A Novel Relative Permeability Model for Gas and Water Flow in Hydrate-Bearing Sediments With Laboratory and Field-Scale Application
Harpreet Singh, Evgeniy M. Myshakin, Yongkoo Seol
Abstract
Abstract In a producing gas hydrate reservoir the effective porosity available for fluid flow constantly changes with dissociation of gas hydrate. Therefore, accurate prediction of relative permeability using legacy models ( e.g . Brooks-Corey (B-C), van Genuchten, etc.) that were developed for conventional oil and gas reservoirs would require empirical parameters to be calibrated at various S h over its range of variation, but such calibrations are precluded because of lack of experimental relative permeability data.

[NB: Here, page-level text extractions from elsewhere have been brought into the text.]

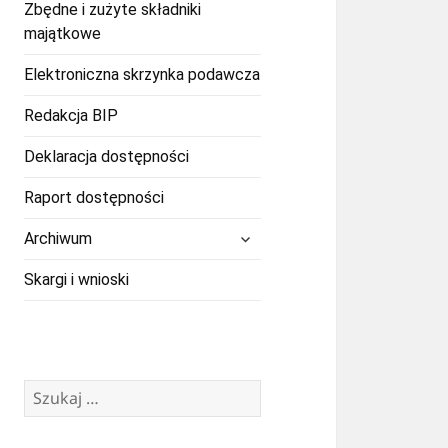
Zbędne i zużyte składniki
majątkowe
Elektroniczna skrzynka podawcza
Redakcja BIP
Deklaracja dostępności
Raport dostępności
rozwiń
Archiwum
menu
potomne
Skargi i wnioski
Szukaj:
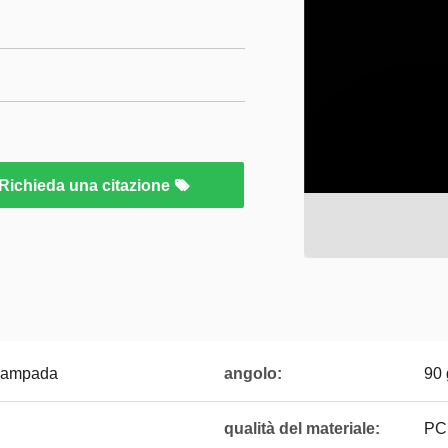
Richieda una citazione
a lampada
angolo:
90 
qualità del materiale:
PC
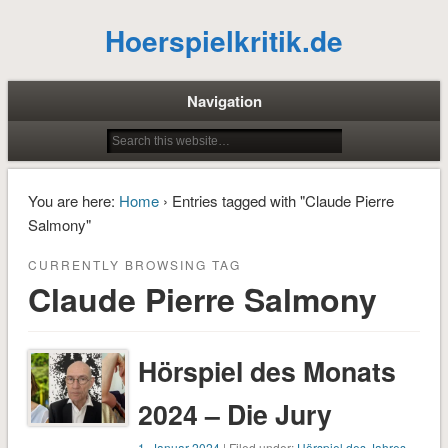
Hoerspielkritik.de
Navigation
You are here:
Home
› Entries tagged with "Claude Pierre
Salmony"
CURRENTLY BROWSING TAG
Claude Pierre Salmony
Hörspiel des Monats
2024 – Die Jury
1. Januar 2024
| Filed under:
Hörspiel des Jahres
,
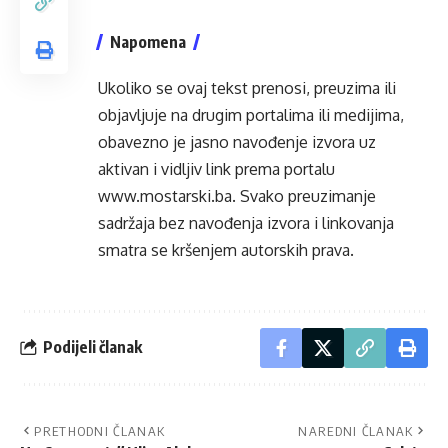
Napomena
Ukoliko se ovaj tekst prenosi, preuzima ili
objavljuje na drugim portalima ili medijima,
obavezno je jasno navođenje izvora uz
aktivan i vidljiv link prema portalu
www.mostarski.ba
. Svako preuzimanje
sadržaja bez navođenja izvora i linkovanja
smatra se kršenjem autorskih prava.
Podijeli članak
PRETHODNI ČLANAK
NAREDNI ČLANAK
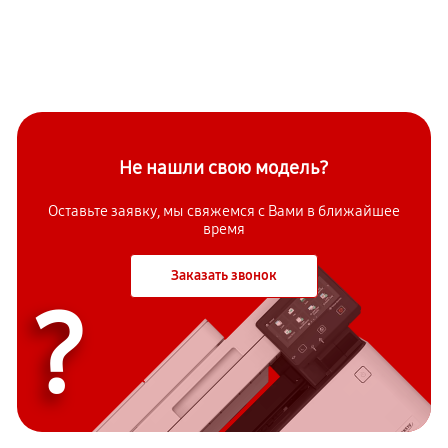
Не нашли свою модель?
Оставьте заявку, мы свяжемся с Вами в ближайшее
время
Заказать звонок
?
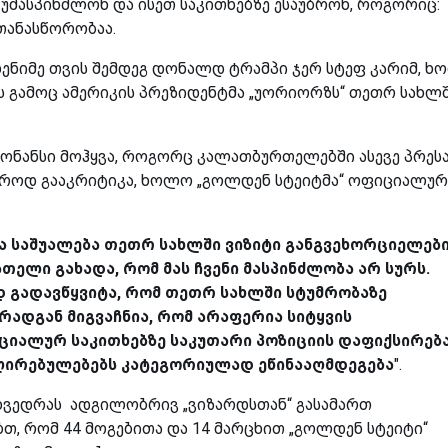
 უმასპინძლონ და ისეთ საკითხებზე ესაუბრონ, როგორიც:
თანასწორობაა.
დენიმე თვის შემდეგ დონალდ ტრამპი ჯერ სტეფ კარიმ, 
ის გამოც ამერიკის პრეზიდენტმა „უორიორზს“ თეთრ სახლ
ზონანსი მოჰყვა, როგორც კალათბურთელებში ასევე პრესა
აროდ გააკრიტიკა, ხოლო „გოლდენ სტეიტმა“ ოფიციალურ
 საშუალება თეთრ სახლში ვიზიტი განგვეხორციელები
თელი გახადა, რომ მას ჩვენი მასპინძლობა არ სურს.
დ გადავწყვიტა, რომ თეთრ სახლში სტუმრობაზე
რადგან მიგვაჩნია, რომ არაფერია სიტყვის
იალურ საკითხებზე საკუთარი პოზიციის დაფიქსირებ
მ ღირებულებებს კატეგორიულად ეწინააღმდეგება
".
ეხვედრას ადგილობრივ „ვიზარდსთან“ გასამართ
ბთ, რომ 44 მოგებითა და 14 მარცხით „გოლდენ სტეიტი“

This study proposes a new relative permeability model for gas hydrate-bearing media that is a function of maximum capillary pressure, capillary entry pressure, pore size distribution index, residual saturations, hydrate saturation, and four other constants. The three novel features of the proposed model are: (i) requires fitting its six empirical parameters only once using experimental data from any single S h , and the same set of empirical parameters predict relative permeability at all S h , (ii) includes the effect of capillarity, and (iii) includes the effect of pore-size distribution. From practical standpoint, the model can be used to simulate multiphase flow in gas hydrate-bearing sediments where the proposed relative permeability can account for the evolving hydrate saturation. The proposed model is implemented in a numerical simulator and the wall time required to perform simulations using the proposed model is shown to be similar to the time it takes to run same simulations with the B-C model. The proposed model is a step forward towards achieving the goal of physically accurate modeling of multiphase flow for gas hydrate-bearing sediments that accounts for the effect of gas hydrate saturation change on relative permeability.